The podcast usually features Kallsen and Conger discussing several news items related to Anglican churches. They record the podcast remotely from separate locations and appear side-by-side in the videos. The series has been described as a "video newscast" and an "Anglican affairs video podcast with a conservative point of view."

The series features occasional guests; notable interviewees have included Keith Ackerman, Phil Ashey, Foley Beach, Glenn Davies, Julian Dobbs, Paul Donison, Robert Duncan, John Fenwick, Terrell Glenn, Alan Hawkins, David L. Hicks, Peter Jensen, Benjamin Kwashi, Andy Lines, Thomas McKenzie, Calvin Robinson, Melvin Tinker, Carl Trueman, Gregory Venables and Steve Wood.

==Reception==
Baptist News Global described Anglican Unscripted as a "popular independent news and analysis show in the Anglosphere." The Washington Post noted that each weekly episode receives thousands of listeners. Theologian Christopher Brittain noted in 2015 that "the influence of websites like AnglicanTV is powerful in scope and effect."

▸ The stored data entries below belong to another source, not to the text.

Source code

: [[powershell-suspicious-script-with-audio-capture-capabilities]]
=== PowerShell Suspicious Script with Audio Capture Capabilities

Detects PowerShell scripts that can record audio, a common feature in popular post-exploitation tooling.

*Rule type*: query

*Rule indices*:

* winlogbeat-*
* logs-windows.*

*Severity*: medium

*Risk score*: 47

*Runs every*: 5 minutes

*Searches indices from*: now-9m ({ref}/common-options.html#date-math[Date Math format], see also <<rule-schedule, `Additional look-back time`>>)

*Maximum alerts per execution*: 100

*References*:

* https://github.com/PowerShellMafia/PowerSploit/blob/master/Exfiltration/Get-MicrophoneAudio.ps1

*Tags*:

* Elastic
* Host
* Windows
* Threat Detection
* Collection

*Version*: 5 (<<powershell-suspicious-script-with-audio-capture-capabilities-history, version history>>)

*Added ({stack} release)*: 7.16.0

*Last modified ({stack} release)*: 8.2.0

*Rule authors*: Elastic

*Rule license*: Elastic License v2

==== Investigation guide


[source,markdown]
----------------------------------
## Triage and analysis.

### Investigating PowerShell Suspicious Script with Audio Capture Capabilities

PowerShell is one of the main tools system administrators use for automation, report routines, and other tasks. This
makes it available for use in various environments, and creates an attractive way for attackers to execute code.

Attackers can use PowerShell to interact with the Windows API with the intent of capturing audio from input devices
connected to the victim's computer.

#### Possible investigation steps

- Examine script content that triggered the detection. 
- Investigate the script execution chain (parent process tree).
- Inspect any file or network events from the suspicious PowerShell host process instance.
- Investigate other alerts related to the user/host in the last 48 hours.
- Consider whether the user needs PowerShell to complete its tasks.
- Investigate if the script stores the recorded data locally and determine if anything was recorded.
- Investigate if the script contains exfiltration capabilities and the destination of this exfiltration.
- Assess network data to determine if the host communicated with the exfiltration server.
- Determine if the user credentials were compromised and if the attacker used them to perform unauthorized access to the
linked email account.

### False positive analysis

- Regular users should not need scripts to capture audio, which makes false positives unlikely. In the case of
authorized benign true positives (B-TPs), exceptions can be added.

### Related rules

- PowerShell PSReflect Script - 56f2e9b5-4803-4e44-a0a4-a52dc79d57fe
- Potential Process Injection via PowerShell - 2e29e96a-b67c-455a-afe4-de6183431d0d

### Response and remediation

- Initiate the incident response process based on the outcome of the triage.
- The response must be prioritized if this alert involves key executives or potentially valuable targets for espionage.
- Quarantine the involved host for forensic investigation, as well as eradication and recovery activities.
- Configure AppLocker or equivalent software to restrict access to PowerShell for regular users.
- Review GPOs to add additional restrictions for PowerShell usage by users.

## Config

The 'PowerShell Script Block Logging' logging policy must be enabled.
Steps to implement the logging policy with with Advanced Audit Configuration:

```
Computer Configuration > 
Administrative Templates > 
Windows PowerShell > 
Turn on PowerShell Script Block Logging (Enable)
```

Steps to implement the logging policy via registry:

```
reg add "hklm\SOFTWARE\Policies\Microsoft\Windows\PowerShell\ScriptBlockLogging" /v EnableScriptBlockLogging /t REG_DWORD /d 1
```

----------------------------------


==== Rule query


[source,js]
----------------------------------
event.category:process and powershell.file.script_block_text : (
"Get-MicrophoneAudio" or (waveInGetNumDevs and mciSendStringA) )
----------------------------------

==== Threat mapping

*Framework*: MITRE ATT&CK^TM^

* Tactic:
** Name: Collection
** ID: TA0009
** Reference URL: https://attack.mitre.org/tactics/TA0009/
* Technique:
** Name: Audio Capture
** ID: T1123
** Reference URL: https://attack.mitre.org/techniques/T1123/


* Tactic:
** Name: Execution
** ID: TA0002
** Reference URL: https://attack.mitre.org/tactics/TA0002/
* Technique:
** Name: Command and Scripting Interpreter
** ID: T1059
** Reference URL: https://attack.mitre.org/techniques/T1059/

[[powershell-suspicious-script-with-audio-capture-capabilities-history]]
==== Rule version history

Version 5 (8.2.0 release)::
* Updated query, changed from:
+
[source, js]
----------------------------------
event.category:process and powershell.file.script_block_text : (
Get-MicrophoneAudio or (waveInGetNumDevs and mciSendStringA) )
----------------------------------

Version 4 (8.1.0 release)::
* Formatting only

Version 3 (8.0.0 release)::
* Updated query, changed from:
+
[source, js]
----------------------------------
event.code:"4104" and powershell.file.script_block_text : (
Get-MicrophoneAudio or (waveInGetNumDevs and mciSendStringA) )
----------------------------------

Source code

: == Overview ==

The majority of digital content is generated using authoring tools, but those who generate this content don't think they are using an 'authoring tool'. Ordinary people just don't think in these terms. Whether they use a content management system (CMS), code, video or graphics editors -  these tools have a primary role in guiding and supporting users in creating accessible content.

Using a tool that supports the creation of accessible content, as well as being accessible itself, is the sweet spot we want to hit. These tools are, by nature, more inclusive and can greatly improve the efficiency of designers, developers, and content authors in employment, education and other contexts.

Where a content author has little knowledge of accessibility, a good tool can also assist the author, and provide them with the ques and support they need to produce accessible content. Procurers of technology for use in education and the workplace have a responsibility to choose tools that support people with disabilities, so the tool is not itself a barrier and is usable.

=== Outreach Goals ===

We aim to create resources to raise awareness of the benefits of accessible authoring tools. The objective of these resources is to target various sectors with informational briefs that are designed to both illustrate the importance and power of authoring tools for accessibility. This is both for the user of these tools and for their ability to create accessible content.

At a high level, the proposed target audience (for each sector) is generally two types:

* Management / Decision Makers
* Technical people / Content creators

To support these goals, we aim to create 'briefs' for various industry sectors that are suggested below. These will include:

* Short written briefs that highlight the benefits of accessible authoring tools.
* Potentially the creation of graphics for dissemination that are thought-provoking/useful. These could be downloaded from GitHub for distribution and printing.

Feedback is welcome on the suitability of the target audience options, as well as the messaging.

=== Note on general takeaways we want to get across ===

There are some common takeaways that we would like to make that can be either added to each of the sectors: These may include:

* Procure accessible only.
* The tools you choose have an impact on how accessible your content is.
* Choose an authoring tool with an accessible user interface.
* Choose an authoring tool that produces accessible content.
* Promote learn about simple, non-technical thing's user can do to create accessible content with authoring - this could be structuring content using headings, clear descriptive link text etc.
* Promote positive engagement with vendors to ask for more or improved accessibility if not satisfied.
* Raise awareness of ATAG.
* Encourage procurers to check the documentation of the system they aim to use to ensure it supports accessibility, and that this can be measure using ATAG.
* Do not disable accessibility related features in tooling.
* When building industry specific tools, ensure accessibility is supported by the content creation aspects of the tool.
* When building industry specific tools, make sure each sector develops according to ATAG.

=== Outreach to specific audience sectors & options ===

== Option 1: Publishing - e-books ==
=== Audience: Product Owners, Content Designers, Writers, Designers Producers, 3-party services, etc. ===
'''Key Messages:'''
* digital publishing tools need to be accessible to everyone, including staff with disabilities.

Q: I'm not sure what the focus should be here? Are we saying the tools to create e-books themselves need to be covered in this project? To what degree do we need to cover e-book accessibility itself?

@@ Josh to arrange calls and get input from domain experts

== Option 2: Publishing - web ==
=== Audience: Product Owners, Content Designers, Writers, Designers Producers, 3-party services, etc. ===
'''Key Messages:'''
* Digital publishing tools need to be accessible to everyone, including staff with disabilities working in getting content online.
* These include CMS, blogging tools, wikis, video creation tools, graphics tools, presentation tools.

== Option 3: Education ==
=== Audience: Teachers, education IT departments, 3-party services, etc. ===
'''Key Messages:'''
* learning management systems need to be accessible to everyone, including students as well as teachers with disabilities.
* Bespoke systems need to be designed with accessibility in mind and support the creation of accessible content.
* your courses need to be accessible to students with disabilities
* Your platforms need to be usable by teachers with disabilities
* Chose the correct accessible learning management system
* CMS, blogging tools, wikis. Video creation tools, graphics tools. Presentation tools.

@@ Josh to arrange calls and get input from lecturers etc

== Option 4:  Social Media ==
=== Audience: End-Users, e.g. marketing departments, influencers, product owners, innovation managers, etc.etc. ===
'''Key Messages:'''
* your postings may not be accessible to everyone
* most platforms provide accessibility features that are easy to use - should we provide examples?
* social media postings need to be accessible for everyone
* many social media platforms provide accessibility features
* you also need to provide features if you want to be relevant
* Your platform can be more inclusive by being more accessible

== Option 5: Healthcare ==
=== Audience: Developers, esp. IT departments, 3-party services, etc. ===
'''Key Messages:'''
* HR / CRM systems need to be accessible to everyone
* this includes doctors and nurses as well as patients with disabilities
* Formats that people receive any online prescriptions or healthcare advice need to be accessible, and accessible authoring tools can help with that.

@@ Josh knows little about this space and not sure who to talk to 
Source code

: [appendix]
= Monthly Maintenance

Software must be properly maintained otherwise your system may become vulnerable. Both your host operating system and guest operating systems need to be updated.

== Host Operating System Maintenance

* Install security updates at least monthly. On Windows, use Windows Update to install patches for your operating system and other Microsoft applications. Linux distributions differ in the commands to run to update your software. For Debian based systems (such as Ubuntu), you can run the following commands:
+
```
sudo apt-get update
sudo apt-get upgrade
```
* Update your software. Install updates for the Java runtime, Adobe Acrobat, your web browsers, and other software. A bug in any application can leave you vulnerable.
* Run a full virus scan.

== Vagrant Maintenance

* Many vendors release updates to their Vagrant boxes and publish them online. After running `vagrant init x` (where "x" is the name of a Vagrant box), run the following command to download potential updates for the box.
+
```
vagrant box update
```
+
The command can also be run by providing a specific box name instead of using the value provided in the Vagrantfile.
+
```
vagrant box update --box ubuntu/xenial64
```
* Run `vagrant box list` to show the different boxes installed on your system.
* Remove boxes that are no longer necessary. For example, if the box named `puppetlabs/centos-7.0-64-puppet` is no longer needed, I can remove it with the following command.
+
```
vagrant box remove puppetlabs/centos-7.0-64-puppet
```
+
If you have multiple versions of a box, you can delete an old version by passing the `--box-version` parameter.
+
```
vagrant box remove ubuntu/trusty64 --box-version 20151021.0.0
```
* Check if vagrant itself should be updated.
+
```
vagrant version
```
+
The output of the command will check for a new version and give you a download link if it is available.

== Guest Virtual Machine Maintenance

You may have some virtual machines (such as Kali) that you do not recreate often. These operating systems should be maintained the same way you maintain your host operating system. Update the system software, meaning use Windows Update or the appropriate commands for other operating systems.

In 2015, Brittain criticized "online editorials such as that of Conger and Kallsen" for "cross[ing] the boundary that separates truth from truthiness." Brittain alleged that Conger misrepresented remarks by Archbishop of Sydney Peter Jensen at the 2013 Global Anglican Future Conference and misrepresented what Archbishop of Canterbury Justin Welby said in a 2013 interview with The Church of Ireland Gazette. Brittain and co-author Andrew McKinnon said that in Anglican Unscripted videos, "details were omitted to support a specific interpretation of a given situation."